Timing the execution of code; the timeit
magic exists both in line and cell form:
%timeit np.linalg.eigvals(np.random.rand(100,100))
100 loops, best of 3: 8.34 ms per loop
%%timeit a = np.random.rand(100, 100)
np.linalg.eigvals(a)
100 loops, best of 3: 8.3 ms per loop
IPython also creates aliases for a few common interpreters, such as bash, ruby, perl, etc.
These are all equivalent to %%script <name>
%%ruby
puts "Hello from Ruby #{RUBY_VERSION}"
Hello from Ruby 1.8.7
%%bash
echo "hello from $BASH"
hello from /bin/bash
IPython has an rmagic
extension that contains a some magic functions for working with R via rpy2. This extension can be loaded using the %load_ext
magic as follows:
%load_ext rmagic
x,y = arange(10), random.normal(size=10)
%%R -i x,y -o XYcoef
lm.fit <- lm(y~x)
par(mfrow=c(2,2))
print(summary(lm.fit))
plot(lm.fit)
XYcoef <- coef(lm.fit)
Call: lm(formula = y ~ x) Residuals: Min 1Q Median 3Q Max -1.8446 -0.6005 -0.2404 0.8248 2.0626 Coefficients: Estimate Std. Error t value Pr(>|t|) (Intercept) 0.3486 0.7065 0.493 0.635 x -0.1064 0.1323 -0.804 0.445 Residual standard error: 1.202 on 8 degrees of freedom Multiple R-squared: 0.07474, Adjusted R-squared: -0.04091 F-statistic: 0.6463 on 1 and 8 DF, p-value: 0.4447
XYcoef
[ 0.34858412 -0.10639529]
Before running the next cell, make sure you have first started your cluster, you can use the clusters tab in the dashboard to do so.

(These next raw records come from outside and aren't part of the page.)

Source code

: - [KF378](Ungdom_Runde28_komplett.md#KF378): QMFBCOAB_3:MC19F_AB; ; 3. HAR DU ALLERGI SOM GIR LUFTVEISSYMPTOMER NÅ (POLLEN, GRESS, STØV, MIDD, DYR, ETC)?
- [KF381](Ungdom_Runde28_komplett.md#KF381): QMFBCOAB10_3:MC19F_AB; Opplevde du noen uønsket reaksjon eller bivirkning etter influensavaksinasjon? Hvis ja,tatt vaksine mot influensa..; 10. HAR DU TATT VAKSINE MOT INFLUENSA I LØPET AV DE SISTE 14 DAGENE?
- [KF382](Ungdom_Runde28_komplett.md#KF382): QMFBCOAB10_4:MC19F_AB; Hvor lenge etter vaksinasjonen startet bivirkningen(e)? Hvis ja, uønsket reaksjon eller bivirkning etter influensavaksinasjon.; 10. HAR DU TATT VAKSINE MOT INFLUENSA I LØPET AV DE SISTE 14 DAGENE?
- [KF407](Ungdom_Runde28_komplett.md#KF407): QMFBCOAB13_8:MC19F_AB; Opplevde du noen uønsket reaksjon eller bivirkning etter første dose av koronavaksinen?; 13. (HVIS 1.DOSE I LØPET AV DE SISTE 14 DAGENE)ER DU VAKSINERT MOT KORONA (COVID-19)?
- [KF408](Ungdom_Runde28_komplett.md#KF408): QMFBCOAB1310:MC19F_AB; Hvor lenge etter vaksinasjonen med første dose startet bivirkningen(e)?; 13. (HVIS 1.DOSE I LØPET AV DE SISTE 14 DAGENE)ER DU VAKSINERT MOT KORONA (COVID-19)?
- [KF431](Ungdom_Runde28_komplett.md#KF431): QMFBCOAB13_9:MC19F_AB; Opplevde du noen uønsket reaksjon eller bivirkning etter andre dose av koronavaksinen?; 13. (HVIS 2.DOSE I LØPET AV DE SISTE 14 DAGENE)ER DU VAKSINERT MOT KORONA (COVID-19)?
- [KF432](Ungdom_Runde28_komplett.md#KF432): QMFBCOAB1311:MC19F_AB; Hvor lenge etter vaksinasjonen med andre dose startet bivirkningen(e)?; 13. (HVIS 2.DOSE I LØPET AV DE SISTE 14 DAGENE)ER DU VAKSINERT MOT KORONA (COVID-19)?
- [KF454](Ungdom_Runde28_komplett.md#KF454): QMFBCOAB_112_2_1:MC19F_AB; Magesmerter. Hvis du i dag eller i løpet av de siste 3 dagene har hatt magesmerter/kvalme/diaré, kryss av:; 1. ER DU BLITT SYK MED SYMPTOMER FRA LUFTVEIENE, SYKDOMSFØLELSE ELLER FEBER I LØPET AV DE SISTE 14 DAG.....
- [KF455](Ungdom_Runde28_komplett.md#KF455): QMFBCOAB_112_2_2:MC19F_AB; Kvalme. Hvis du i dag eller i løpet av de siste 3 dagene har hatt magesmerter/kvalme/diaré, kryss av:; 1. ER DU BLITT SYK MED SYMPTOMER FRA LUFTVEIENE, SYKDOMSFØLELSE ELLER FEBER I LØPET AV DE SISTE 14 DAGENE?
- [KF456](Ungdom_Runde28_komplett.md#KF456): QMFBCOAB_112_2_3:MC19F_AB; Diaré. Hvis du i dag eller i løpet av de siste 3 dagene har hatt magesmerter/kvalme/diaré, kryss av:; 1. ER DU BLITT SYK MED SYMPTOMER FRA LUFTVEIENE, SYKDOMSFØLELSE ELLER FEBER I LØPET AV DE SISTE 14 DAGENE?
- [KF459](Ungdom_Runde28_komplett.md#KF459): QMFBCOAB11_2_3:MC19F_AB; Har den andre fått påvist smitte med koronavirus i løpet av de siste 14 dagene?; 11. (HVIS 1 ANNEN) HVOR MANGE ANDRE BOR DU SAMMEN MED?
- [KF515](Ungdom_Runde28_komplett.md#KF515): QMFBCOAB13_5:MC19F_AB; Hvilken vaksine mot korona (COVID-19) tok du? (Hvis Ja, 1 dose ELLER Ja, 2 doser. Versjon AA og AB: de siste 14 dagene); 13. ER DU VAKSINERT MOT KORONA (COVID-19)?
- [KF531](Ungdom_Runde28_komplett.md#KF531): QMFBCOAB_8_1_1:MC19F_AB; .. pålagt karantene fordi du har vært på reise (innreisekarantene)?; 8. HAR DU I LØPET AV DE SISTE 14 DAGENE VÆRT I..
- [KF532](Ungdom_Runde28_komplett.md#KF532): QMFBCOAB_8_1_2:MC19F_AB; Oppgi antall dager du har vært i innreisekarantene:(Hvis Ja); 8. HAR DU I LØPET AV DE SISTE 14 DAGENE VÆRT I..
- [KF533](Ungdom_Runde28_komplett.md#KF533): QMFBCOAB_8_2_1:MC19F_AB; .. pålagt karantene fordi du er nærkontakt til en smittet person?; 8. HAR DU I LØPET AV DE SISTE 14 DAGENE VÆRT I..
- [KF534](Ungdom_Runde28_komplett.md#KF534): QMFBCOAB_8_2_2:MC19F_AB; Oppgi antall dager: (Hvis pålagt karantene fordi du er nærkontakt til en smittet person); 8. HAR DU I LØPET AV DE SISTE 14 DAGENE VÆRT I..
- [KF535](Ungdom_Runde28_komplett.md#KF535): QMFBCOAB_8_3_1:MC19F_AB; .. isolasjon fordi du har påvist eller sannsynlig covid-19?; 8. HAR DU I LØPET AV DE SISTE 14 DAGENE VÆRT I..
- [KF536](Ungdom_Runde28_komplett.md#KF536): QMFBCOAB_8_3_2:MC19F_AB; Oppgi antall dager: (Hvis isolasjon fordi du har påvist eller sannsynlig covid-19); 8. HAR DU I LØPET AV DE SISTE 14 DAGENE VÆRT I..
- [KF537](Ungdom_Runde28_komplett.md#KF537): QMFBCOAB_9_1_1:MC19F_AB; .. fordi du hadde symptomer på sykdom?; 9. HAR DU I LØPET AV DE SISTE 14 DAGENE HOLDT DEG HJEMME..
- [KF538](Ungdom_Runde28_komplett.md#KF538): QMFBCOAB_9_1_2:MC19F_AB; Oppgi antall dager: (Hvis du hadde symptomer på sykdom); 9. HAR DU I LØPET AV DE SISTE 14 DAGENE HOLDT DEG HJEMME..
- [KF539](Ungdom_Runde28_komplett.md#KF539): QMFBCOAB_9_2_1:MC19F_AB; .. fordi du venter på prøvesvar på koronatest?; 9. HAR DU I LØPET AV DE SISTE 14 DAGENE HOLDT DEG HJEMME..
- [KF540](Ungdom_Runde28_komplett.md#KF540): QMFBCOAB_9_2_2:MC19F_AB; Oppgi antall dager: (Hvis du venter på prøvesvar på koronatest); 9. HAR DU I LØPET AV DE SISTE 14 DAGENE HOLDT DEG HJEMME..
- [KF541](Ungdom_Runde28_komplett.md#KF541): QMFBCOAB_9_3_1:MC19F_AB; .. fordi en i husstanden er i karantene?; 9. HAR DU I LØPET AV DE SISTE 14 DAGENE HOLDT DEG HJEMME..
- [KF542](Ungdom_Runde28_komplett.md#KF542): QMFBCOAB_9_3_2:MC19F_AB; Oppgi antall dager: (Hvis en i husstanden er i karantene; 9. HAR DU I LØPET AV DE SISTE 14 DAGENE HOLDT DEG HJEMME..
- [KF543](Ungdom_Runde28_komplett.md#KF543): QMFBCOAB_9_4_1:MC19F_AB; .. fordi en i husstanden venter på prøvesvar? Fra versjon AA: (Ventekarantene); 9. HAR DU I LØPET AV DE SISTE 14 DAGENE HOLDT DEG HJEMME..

from IPython.parallel import Client
client = Client()
dv = client.direct_view()
len(dv)
def where_am_i():
import os
import socket
return "In process with pid {0} on host: '{1}'".format(
os.getpid(), socket.gethostname())
where_am_i_direct_results = dv.apply(where_am_i)
where_am_i_direct_results.get()
[In process with pid 79873 on host: 'Cepeda.local', In process with pid 79874 on host: 'Cepeda.local', In process with pid 79875 on host: 'Cepeda.local']
IPython Notebook Viewer Displays static HTML versions of notebooks, and includes a gallery of notebook examples.
NotebookCloud A service that allows you to launch and control IPython Notebook servers on Amazon EC2 from your browser.
A Reference-Free Algorithm for Computational Normalization of Shotgun Sequencing Data A landmark example of reproducible research in genomics: Git repo, iPython notebook, data and scripts.